The data:

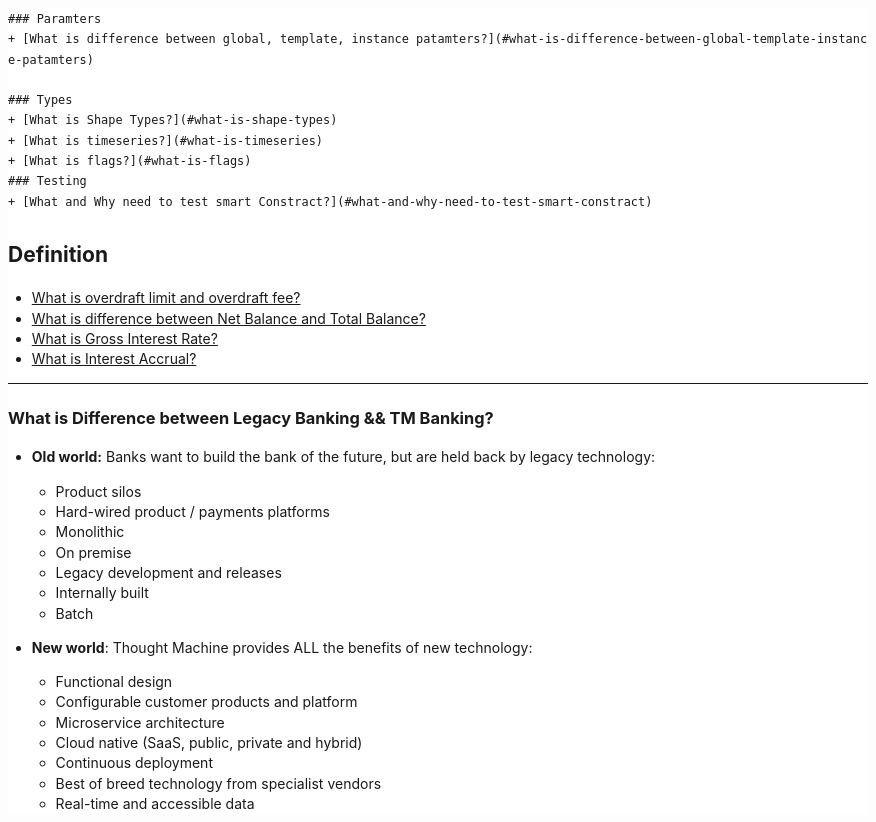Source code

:     ### Paramters
    + [What is difference between global, template, instance patamters?](#what-is-difference-between-global-template-instance-patamters)

    ### Types
    + [What is Shape Types?](#what-is-shape-types)
    + [What is timeseries?](#what-is-timeseries)
    + [What is flags?](#what-is-flags)
    ### Testing
    + [What and Why need to test smart Constract?](#what-and-why-need-to-test-smart-constract)


## Definition
+ [What is overdraft limit and overdraft fee?](#what-is-overdraft-limit-and-overdraft-fee)
+ [What is difference between Net Balance and Total Balance?](#what-is-difference-between-net-balance-and-total-balance)
+ [What is Gross Interest Rate?](#what-is-gross-interest-rate)
+ [What is Interest Accrual?](#what-is-interest-accrual)
---

### What is Difference between Legacy Banking && TM Banking?
- **Old world:** Banks want to build the bank of the future, but are held back by legacy technology:
    + Product silos
    + Hard-wired product / payments platforms
    + Monolithic
    + On premise
    + Legacy development and releases
    + Internally built
    + Batch

- **New world**: Thought Machine provides ALL the benefits of new technology:
    + Functional design
    + Configurable customer products and platform
    + Microservice architecture
    + Cloud native (SaaS, public, private and hybrid)
    + Continuous deployment
    + Best of breed technology from specialist vendors
    + Real-time and accessible data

Job:
Copy out, from the data above, every line holding the word "between".

Solution to this exercise:
    + [What is difference between global, template, instance patamters?](#what-is-difference-between-global-template-instance-patamters)
+ [What is difference between Net Balance and Total Balance?](#what-is-difference-between-net-balance-and-total-balance)
### What is Difference between Legacy Banking && TM Banking?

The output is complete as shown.